Now, with the ActivityPub plugin, I can make my WordPress site and posts publish to a federated profile and have people reply to that on ActivityPub but show up as WordPress comments. It is it’s own feed! This sounded pretty nifty, but my setup wasn’t just plug-and-play and required a bit more configuration than what was addressed in the WordPress.com announcement.
I am on Flywheel as my WordPress host, and it seems like I might need some additional redirects in my .htcaccess because in my site health, my webfinger kept on 404ing. But Flywheel doesn’t allow direct htcaccess but I can add redirectsthrough the flywheel site. My first attempt at adding a redirect didn’t quite work as expected, I got instead a redirect to “https://wp-json//activitypub//1/.0//webfinger?resource=acct:christine@christine-seeman.com”, which does not work.
Flywheel’s Add Redirect page for a site, this setup turned out to be not be the correct regex.
I am trying to simplify the redirect and make sure it hits the proper webfinger for ActivityPub (Mastadon)
This worked!
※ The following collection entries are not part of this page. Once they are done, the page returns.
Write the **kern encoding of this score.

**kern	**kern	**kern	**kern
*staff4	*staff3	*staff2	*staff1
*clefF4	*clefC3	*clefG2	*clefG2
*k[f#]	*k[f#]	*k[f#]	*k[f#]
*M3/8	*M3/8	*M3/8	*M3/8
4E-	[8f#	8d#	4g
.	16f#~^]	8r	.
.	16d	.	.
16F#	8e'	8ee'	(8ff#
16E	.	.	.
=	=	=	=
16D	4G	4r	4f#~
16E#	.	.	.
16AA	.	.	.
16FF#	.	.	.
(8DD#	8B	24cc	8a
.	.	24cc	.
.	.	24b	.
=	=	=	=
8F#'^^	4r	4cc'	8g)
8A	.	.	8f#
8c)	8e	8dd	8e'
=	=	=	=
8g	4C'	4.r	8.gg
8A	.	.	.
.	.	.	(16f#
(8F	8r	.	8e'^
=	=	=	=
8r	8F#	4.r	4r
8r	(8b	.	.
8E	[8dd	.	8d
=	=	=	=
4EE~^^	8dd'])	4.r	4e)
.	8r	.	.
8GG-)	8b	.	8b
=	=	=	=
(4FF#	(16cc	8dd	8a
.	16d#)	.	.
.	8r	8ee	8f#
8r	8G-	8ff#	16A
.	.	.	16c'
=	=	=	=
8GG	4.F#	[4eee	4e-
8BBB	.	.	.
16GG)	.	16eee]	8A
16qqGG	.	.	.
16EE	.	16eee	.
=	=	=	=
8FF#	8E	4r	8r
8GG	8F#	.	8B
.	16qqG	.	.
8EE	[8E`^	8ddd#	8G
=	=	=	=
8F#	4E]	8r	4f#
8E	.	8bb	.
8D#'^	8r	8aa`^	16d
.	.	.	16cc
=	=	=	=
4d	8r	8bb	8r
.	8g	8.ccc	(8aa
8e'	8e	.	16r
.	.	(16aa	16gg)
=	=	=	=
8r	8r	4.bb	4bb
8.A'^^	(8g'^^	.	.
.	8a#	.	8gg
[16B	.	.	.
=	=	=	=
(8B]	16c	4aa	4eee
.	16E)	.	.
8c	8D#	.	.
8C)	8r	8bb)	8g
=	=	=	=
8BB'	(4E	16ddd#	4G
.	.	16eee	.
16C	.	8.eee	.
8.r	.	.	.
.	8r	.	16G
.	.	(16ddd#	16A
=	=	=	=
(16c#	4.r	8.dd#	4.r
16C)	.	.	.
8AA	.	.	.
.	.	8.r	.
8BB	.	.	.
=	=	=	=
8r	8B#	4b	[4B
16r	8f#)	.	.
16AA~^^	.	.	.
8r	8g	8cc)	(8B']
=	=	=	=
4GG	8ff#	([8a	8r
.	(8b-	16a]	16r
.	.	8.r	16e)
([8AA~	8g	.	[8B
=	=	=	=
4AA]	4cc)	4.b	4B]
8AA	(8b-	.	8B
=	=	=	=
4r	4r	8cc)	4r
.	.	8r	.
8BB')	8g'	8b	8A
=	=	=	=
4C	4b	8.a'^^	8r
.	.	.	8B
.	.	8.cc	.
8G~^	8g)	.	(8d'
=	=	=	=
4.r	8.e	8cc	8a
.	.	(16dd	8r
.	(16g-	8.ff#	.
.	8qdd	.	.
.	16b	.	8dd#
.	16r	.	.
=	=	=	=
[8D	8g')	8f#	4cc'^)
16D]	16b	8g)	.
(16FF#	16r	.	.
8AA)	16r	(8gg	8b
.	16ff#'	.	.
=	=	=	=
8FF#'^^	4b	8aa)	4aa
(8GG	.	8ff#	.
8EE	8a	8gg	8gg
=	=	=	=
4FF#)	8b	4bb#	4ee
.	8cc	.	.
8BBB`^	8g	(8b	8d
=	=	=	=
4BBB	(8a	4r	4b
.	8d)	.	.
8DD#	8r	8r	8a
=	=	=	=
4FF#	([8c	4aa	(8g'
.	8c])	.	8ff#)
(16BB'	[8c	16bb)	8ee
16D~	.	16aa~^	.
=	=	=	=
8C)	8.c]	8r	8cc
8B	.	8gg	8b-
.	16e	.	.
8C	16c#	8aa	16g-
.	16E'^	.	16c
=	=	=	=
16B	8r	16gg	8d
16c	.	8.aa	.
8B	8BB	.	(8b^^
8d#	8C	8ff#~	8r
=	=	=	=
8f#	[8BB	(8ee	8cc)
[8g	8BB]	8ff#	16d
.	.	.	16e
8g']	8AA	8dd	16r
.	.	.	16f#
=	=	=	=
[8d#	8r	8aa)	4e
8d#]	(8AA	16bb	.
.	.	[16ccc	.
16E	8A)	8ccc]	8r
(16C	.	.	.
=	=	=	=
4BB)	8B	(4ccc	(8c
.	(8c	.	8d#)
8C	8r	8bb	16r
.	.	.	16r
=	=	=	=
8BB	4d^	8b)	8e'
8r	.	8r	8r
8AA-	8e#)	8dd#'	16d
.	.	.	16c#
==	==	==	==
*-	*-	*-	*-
So I needed to add into my source redirect ^/.well-known/webfinger(.*)$
and then for my destination /wp-json/activitypub/1.0/webfinger$1
and now you can subscribe to my infrequent posts from my blog, hi-from@christine-seeman.com
, or from me as an author (which umm not so many other authors on my website) christine@christine-seeman.com
.
Best of luck tying your WordPress and Mastodon/ActivityPub together.